I have just gone through (maybe still going through) a period of profound lostness following our move to Savannah. It has been a lostness of identity and purpose and place. There has been no solid ground for my feet to stand on. Maybe this is an altar in the world for me, a place of weakness and vulnerability and emptiness where I can kneel before God in total dependence. Maybe it is also one more experience for me to savor because it will give me more points of connection to people who are facing their own lostness. I believe that is why my son, Jeremy, was able to extend grace and wisdom and strength to me. He also has experienced suffocating lostness and barren wilderness wandering. He felt my pain and was able to speak into it with knowledge and extend courage to me.

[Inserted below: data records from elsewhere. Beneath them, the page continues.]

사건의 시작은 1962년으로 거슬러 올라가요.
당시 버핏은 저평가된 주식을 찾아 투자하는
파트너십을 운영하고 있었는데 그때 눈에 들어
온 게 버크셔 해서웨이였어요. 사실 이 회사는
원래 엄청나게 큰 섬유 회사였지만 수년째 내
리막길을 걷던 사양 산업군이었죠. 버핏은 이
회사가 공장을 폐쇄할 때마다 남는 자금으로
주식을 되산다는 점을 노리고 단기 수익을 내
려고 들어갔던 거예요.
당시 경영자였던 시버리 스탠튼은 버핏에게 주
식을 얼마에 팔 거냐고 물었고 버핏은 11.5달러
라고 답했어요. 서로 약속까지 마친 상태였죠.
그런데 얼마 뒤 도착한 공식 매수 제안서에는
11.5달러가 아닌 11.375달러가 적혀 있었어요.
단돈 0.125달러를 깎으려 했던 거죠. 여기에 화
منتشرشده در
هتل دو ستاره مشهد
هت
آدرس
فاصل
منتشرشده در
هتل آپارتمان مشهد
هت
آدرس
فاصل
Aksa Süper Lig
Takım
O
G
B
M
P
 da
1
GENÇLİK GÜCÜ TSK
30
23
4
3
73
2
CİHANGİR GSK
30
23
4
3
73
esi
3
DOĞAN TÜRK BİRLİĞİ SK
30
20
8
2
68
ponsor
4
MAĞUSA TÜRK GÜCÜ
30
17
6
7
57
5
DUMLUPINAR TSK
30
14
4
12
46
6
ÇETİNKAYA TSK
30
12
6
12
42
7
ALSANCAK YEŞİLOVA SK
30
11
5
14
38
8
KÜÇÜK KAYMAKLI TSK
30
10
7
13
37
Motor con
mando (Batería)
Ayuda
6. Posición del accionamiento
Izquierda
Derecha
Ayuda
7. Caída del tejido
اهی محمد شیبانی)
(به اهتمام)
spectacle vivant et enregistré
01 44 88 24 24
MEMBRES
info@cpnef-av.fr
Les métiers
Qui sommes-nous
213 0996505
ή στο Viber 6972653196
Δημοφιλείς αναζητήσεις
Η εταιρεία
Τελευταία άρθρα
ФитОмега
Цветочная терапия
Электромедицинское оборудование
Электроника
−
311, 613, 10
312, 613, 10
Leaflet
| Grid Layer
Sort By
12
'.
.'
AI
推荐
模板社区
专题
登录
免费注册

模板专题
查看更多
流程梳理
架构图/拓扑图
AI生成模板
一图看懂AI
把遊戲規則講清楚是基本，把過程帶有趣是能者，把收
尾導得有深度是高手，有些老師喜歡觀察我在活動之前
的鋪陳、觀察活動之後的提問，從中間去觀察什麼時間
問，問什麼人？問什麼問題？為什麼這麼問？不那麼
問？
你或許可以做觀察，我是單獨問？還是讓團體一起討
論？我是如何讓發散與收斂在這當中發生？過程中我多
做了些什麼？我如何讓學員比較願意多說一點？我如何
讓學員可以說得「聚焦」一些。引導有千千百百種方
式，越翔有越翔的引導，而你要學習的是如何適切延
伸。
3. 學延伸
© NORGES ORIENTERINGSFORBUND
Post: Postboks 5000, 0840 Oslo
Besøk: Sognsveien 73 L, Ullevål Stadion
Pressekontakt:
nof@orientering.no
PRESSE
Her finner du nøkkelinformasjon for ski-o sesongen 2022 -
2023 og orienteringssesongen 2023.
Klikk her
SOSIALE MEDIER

But back to my original question: Can lostness be a spiritual exercise? I believe so. It is uncomfortable. My soul seeks to avoid it. Sometimes it is terrifying. Nevertheless, it causes me to bore down deeper into life dependent on the Divine, and it opens up awareness, understanding, and connection with other human beings that can only occur when I have walked in the wilderness. And thankfully, even in the midst of lostness, God can live through me in a life-giving way, touching others with His grace and goodness. I have lived this and know it to be true, which is very heartening. Because, really, when are we ever not at least a little bit lost?